(Source information begins)

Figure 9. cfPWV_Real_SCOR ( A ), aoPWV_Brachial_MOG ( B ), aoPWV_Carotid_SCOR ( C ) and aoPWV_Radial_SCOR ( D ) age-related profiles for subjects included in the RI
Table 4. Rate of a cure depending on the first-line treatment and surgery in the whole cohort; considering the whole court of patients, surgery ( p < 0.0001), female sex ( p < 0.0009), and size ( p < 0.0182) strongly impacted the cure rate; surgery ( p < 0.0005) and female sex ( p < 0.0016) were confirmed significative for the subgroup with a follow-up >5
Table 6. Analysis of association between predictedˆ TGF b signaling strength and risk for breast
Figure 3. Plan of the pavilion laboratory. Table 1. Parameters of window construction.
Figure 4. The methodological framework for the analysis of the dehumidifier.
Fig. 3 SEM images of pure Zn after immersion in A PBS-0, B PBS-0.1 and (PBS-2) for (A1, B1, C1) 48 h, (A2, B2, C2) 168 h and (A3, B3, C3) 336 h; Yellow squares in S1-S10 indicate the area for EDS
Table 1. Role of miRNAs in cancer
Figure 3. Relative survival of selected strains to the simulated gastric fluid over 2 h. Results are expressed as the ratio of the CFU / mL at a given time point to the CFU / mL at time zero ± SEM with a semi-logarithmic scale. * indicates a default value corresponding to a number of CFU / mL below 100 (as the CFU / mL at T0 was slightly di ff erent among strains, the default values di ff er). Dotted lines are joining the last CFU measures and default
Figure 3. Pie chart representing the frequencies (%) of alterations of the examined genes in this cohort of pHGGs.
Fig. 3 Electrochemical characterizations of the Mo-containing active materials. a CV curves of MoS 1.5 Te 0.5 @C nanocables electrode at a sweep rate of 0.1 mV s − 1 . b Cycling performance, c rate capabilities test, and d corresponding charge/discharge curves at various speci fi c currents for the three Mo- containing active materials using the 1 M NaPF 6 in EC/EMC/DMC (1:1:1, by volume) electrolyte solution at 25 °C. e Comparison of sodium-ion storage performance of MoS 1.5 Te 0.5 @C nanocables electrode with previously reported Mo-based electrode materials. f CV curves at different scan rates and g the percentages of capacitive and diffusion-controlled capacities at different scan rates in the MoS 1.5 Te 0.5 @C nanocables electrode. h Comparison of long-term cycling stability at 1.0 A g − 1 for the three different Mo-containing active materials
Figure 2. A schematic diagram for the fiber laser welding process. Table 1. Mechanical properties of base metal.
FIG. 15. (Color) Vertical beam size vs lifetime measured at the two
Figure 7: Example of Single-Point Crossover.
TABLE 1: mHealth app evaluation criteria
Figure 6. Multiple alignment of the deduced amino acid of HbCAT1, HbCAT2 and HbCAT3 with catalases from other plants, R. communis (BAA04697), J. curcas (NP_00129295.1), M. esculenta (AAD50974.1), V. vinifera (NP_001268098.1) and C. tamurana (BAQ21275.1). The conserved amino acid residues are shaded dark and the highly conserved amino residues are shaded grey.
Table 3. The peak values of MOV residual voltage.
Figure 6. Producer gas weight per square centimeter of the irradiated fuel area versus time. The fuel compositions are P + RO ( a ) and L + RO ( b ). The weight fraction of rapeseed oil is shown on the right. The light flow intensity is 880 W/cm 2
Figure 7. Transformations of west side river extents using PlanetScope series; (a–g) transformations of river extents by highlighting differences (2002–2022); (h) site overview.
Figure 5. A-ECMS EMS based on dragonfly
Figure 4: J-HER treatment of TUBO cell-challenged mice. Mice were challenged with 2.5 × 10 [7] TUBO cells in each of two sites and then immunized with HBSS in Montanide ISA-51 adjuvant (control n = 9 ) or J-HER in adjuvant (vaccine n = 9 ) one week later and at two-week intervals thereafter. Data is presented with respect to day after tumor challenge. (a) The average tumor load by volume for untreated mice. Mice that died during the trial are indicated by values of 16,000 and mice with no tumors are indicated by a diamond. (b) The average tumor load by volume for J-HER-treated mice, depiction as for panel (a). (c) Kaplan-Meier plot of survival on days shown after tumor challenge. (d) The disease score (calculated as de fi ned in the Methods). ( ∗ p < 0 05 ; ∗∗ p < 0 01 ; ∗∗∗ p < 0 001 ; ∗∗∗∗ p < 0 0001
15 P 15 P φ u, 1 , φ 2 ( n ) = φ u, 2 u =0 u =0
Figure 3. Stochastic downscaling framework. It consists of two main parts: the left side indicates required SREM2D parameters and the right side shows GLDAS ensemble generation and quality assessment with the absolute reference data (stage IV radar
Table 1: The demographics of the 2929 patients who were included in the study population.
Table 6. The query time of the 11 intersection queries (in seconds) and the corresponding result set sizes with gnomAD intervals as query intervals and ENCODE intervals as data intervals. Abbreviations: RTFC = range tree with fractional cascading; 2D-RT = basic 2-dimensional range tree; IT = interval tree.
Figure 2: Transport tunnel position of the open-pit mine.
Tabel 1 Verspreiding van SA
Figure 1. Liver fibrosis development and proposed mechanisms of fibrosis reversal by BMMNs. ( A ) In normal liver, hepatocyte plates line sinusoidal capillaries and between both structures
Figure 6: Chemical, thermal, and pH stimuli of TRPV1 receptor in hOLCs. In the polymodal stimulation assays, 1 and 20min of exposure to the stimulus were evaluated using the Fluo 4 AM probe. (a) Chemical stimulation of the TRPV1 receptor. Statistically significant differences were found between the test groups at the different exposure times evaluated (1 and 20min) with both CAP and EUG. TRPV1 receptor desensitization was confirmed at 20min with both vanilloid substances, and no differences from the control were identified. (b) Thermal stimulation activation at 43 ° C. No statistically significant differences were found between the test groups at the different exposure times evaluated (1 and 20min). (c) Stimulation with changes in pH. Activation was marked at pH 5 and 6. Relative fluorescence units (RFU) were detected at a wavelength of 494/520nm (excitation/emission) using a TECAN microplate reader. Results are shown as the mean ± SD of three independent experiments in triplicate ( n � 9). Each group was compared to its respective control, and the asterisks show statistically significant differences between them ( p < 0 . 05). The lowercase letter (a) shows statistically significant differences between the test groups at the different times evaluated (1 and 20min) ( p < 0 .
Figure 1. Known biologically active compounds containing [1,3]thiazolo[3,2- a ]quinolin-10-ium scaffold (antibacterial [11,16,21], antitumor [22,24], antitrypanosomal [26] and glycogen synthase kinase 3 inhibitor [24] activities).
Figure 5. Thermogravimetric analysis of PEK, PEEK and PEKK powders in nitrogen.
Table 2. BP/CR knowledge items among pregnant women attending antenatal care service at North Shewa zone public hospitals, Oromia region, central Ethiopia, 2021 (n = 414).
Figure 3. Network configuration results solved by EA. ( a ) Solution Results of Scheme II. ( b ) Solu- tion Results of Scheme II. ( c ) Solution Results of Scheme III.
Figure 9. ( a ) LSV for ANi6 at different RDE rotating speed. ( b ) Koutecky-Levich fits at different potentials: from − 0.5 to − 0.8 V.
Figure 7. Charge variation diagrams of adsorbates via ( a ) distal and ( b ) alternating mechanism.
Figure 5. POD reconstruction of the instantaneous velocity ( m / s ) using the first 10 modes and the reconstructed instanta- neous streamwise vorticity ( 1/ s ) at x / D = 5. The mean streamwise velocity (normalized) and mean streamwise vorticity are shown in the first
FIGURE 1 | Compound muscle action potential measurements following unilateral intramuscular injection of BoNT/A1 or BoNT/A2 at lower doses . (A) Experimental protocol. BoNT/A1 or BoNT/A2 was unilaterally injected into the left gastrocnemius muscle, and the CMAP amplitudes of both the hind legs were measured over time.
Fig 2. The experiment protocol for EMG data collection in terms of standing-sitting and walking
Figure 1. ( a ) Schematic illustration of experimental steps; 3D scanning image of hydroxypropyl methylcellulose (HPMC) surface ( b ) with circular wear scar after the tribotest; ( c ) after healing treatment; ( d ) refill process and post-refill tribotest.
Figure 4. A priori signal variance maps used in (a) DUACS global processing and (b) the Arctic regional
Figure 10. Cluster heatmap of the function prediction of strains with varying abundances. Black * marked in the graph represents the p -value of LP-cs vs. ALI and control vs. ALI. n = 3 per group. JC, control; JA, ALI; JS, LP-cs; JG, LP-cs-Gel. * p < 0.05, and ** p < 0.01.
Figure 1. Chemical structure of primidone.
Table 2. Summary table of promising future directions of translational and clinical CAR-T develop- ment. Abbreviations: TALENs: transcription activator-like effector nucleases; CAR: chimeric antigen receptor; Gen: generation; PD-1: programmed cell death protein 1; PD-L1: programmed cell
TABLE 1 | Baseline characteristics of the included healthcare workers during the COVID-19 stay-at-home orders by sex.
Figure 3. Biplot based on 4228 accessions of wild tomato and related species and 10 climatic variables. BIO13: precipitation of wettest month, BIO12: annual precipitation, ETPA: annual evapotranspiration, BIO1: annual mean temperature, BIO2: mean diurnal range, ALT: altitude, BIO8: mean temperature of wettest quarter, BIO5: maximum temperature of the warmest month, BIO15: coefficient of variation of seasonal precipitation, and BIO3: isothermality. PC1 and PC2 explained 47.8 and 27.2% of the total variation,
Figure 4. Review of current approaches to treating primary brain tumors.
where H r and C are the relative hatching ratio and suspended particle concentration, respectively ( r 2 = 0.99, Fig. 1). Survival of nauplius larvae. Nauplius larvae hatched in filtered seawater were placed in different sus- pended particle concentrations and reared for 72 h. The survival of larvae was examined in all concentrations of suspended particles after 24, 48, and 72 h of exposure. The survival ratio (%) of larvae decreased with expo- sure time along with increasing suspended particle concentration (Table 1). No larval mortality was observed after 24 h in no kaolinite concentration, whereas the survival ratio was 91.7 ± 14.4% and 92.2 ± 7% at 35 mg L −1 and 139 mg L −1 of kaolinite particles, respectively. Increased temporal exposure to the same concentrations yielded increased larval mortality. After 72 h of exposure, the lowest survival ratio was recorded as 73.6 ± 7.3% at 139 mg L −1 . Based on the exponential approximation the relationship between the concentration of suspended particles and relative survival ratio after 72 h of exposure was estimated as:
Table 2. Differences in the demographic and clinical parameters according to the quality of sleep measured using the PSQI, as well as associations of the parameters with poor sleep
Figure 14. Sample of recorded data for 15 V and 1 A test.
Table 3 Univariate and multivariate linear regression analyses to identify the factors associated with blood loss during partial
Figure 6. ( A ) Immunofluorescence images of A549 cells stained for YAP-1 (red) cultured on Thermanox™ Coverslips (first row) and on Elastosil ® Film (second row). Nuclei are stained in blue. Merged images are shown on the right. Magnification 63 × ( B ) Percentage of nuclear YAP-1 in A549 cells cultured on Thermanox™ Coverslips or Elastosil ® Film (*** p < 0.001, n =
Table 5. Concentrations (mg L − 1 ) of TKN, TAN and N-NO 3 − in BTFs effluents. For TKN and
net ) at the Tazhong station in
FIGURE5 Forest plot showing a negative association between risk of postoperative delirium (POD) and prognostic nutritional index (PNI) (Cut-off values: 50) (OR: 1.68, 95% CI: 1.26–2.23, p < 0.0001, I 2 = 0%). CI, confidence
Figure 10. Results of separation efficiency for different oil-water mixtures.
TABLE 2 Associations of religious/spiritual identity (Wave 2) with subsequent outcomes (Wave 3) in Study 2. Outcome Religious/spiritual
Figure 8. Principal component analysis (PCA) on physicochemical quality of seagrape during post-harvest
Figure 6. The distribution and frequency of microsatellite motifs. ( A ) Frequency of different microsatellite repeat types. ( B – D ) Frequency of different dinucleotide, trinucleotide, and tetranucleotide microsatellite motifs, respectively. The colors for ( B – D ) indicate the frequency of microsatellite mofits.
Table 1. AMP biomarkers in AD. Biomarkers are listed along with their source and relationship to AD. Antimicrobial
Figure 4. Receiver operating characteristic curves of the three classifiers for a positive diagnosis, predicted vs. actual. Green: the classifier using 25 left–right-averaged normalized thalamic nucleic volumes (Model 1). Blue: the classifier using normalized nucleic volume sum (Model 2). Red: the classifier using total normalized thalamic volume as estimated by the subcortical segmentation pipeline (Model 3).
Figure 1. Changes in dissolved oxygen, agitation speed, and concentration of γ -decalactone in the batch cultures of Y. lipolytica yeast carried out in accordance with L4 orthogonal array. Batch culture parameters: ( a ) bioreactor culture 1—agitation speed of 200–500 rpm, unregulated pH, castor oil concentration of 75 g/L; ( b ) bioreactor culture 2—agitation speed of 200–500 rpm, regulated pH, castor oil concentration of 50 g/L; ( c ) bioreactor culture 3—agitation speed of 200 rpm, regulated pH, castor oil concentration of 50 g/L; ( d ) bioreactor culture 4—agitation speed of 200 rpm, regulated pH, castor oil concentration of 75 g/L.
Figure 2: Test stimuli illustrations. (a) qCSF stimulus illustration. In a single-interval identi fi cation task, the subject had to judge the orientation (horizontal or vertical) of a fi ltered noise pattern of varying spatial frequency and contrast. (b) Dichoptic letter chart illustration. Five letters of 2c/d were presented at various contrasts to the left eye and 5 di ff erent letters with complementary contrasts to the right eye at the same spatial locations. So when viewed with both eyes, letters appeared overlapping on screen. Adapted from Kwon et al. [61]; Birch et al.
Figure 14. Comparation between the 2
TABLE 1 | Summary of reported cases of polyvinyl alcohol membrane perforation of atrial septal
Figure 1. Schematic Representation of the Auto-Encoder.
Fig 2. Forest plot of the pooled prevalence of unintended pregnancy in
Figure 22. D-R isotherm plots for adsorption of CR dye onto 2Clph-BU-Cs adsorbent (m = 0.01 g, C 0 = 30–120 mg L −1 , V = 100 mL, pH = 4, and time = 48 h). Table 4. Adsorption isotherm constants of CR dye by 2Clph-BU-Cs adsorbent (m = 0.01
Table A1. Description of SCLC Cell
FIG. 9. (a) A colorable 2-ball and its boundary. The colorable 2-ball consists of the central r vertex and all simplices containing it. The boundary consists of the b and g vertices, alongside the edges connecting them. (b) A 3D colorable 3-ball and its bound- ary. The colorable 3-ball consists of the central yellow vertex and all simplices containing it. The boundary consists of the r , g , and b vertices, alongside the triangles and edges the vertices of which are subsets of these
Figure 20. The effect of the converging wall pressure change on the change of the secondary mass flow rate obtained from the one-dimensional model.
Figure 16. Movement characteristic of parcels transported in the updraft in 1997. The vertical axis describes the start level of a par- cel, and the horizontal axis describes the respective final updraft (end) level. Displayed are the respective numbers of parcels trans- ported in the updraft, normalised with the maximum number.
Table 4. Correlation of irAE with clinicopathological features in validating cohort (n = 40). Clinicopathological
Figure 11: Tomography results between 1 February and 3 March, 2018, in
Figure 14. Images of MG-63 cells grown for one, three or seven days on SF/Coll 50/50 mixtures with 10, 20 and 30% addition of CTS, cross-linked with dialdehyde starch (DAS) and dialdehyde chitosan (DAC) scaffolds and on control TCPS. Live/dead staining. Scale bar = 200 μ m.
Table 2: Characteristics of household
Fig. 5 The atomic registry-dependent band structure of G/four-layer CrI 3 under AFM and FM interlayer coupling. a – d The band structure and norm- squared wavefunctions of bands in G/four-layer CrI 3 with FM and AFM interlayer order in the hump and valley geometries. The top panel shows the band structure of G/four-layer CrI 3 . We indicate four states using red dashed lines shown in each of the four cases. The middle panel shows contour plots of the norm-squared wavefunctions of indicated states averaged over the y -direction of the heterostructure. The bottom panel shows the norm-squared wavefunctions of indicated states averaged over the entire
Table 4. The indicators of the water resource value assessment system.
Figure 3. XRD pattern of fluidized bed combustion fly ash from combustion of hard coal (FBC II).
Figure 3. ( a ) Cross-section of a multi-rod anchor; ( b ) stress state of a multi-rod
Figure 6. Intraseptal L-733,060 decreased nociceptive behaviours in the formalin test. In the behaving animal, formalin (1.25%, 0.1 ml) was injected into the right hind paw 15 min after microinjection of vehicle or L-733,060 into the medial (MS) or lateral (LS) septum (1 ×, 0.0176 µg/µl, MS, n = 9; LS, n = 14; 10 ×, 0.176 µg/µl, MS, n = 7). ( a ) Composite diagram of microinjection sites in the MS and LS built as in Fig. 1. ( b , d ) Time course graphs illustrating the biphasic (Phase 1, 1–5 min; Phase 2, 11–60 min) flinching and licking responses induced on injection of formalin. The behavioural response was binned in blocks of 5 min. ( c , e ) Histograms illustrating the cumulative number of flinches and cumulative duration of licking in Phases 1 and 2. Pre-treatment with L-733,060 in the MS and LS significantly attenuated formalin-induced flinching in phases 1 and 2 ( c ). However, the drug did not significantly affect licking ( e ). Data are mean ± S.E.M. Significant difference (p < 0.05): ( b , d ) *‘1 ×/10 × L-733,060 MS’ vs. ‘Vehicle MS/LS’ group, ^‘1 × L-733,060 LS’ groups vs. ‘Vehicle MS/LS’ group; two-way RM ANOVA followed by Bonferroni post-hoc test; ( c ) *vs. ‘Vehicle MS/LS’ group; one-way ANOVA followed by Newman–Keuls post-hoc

(Source information ends)

Say how many lines in the listing above include "first". Give nothing but the number.

3